Arabs and Tuaregs make up less than 15 percent of Mali's population of 16 million, and most of them live in the north, according to estimates by the U.S. State Department. While they have lived in Mali peacefully for years, activists fear that they will now be targeted by those seeking retaliation for the Islamic extremists' occupation.
In the first three weeks of the military intervention that began on Jan. 11, Human Rights Watch documented the summary executions of at least 13 suspected supporting the Islamic radicals, and the disappearance of five others in the garrison town of Sevare and the nearby village of Konna.
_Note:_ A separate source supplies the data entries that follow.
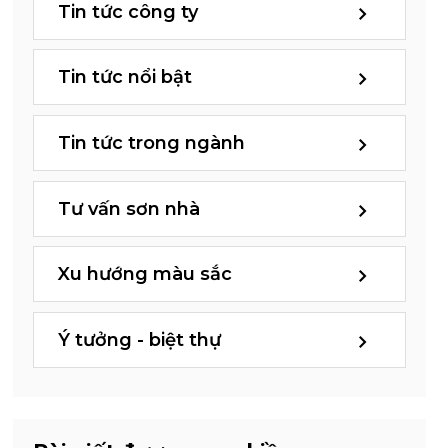
Tin tức công ty
Tin tức nổi bật
Tin tức trong ngành
Tư vấn sơn nhà
Xu hướng màu sắc
Ý tưởng - biệt thự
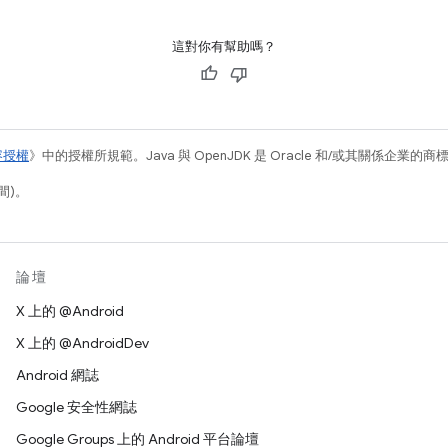
這對你有幫助嗎？
容授權
》中的授權所規範。Java 與 OpenJDK 是 Oracle 和/或其關係企業的
間)。
論壇
X 上的 @Android
X 上的 @AndroidDev
Android 網誌
Google 安全性網誌
Google Groups 上的 Android 平台論壇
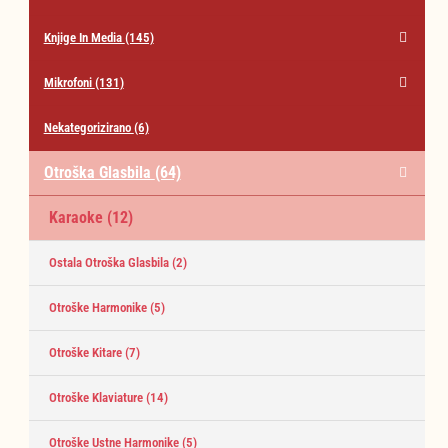
Knjige In Media
(145)
Mikrofoni
(131)
Nekategorizirano
(6)
Otroška Glasbila
(64)
Karaoke
(12)
Ostala Otroška Glasbila
(2)
Otroške Harmonike
(5)
Otroške Kitare
(7)
Otroške Klaviature
(14)
Otroške Ustne Harmonike
(5)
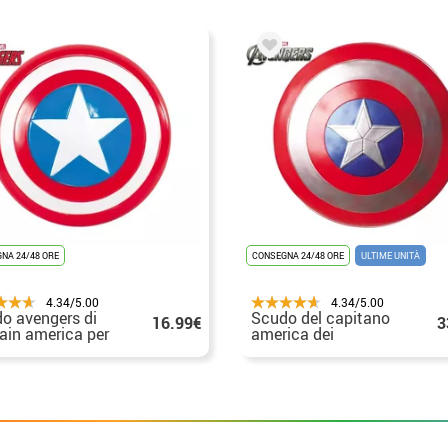
NA 24/48 ORE
CONSEGNA 24/48 ORE
ULTIME UNITÀ
4.34/5.00
4.34/5.00
o avengers di
Scudo del capitano
16.99€
3
ain america per
america dei
ini
vendicatori 62 cm per
gli adulti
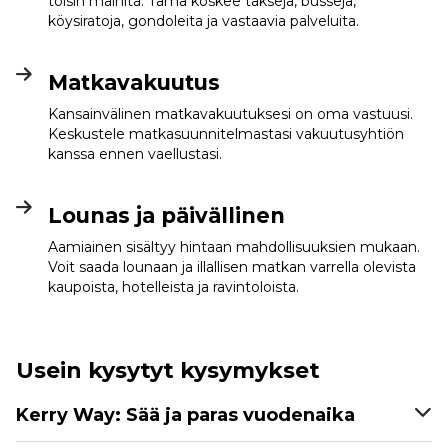
toisin mainita. Tämä koskee takseja, busseja,
köysiratoja, gondoleita ja vastaavia palveluita.
Matkavakuutus
Kansainvälinen matkavakuutuksesi on oma vastuusi.
Keskustele matkasuunnitelmastasi vakuutusyhtiön
kanssa ennen vaellustasi.
Lounas ja päivällinen
Aamiainen sisältyy hintaan mahdollisuuksien mukaan.
Voit saada lounaan ja illallisen matkan varrella olevista
kaupoista, hotelleista ja ravintoloista.
Usein kysytyt kysymykset
Kerry Way: Sää ja paras vuodenaika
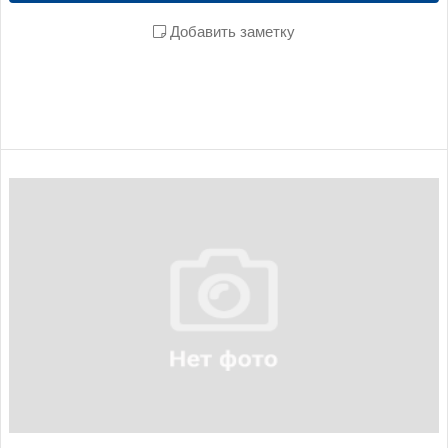
Добавить заметку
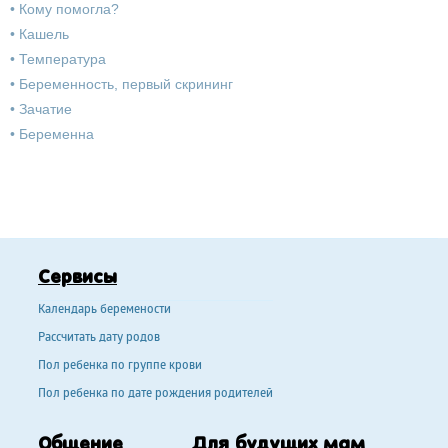
•
Кому помогла?
•
Кашель
•
Температура
•
Беременность, первый скрининг
•
Зачатие
•
Беременна
Сервисы
Календарь беремености
Рассчитать дату родов
Пол ребенка по группе крови
Пол ребенка по дате рождения родителей
Общение
Для будущих мам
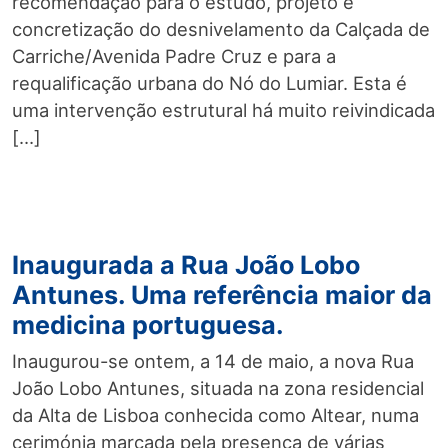
recomendação para o estudo, projeto e
concretização do desnivelamento da Calçada de
Carriche/Avenida Padre Cruz e para a
requalificação urbana do Nó do Lumiar. Esta é
uma intervenção estrutural há muito reivindicada
[…]
Inaugurada a Rua João Lobo
Antunes. Uma referência maior da
medicina portuguesa.
Inaugurou-se ontem, a 14 de maio, a nova Rua
João Lobo Antunes, situada na zona residencial
da Alta de Lisboa conhecida como Altear, numa
cerimónia marcada pela presença de várias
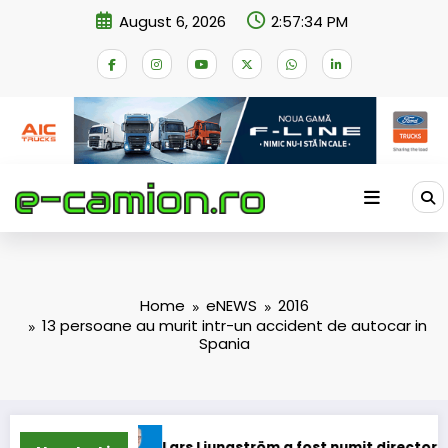
Skip
August 6, 2026
2:57:35 PM
to
content
Home
eNEWS
2016
13 persoane au murit intr-un accident de autocar in
Spania
Lars Ljungström a fost numit director general (CFO) pentr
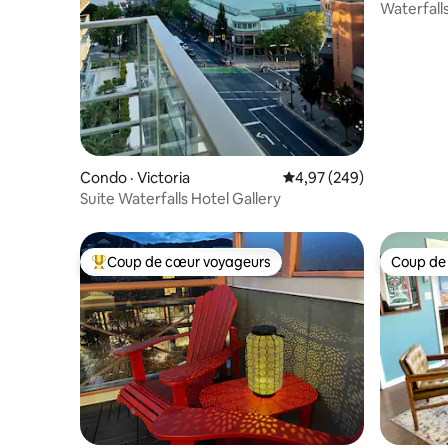
Waterfall
piscine, 
Condo · Victoria
Note moyenne de 4,97 
4,97 (249)
Suite Waterfalls Hotel Gallery
Coup de cœur voyageurs
Coup de
Coup de cœur voyageurs parmi les plus aimés
Coup de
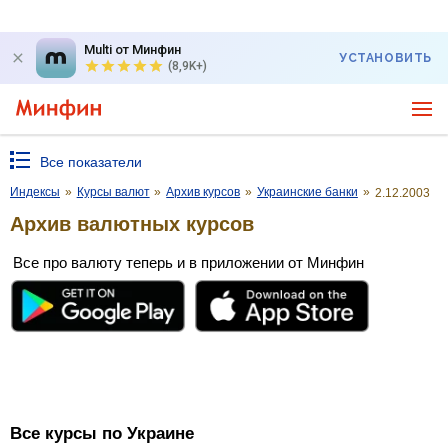
Multi от Минфин
УСТАНОВИТЬ
(8,9K+)
Все показатели
Индексы
»
Курсы валют
»
Архив курсов
»
Украинские банки
»
2.12.2003
Архив валютных курсов
Все про валюту теперь и в приложении от Минфин
Все курсы по Украине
In the group's report, published last week, witnesses described soldiers at a bus station in Sevare detaining passengers suspected of association with the rebels, as the men frantically tried to find someone in the crowd to vouch for them. The soldiers drove or marched the men to a nearby field, shot them and dumped their bodies into four wells, according to the witnesses.
On the day her husband was arrested, Arby, who had been married for just four months, ran to her parents' house. Although everyone from shepherds to hotel waiters to the young men who jog across the dunes at sunset seemed to know the location of her husband's grave, she had not ventured there because she was afraid of the soldiers. A team of AP reporters offered to take her there.
Arby and her parents left early on Friday morning, carrying a shovel. When the car could not pass, they got out and padded across the dune, which has a rippled texture that looks like the bottom of the ocean.
They walked in silence until they reached a spot marked by desert grasses.
At the point where the dune met the plain, they saw a rise in the sand _ and a piece of white cloth poking through. They scraped away a bit of the dune, and saw the folds of a man's robe, the long kind that covers the torso.
Bokar Faradji, the wife's father, climbed down with the shovel.
The young woman seemed to fold inwards. She sat down on the lip of the dune and pulled her veil around her face. When the body began to emerge, she said she recognized her husband's robe. When she saw his black pants, she began to sob.
"Be strong," said her father, Bokar Faradji.
Gently, he scraped away the sand near the corpse's head. Tufts of hair appeared. Then a bullet fell out of the sand.
The father picked it up, and threw it back.
Mohamed Lamine, a man in his 50s, was lying face down in the dune. His friend, the carpet seller, lay nearby in the same blue boubou he was wearing when he was loaded into the military pickup. Overwhelmed, the family stopped, then shoveled the dirt back.
A spokesman for the Malian military in Timbuktu, Capt. Samba Coulibaly, declined to answer questions about the discovery of the body. "I don't know anything about it," he told the AP by telephone.
Residents say it's possible Lamine had ties to the Islamic rebels, who imposed their brutal, unyielding form of Islam on the relatively moderate Muslim culture that has long been the norm in this landlocked, Saharan nation. His detractors point out that his school was allegedly built with funds from Saudi Arabian sponsors, and that he is a relative of Sanda Abou Mohamed, a leader of the radical Ansar Dine Islamic group that ruled Timbuktu for the past 10 months.
His family doesn't deny the family tie to the Ansar Dine leader, but claims Lamine was not part of the armed group _ why else, they argue, would he have stayed in Timbuktu when most of the city's Arab population had fled in fear of reprisal?
"On Monday, when he was taken away, my daughter came running home to tell me that her husband had been arrested," Arby's father said as he stood over his son-in-law's grave. "I told her not to worry, be strong. Because if he has done something wrong, we have courts, and he will be judged. I believe in our system of justice. I believe in the army of Mali."
"Now I don't know what to do," he said. "What should I say? What should I tell my daughter who has tears streaming down her face?"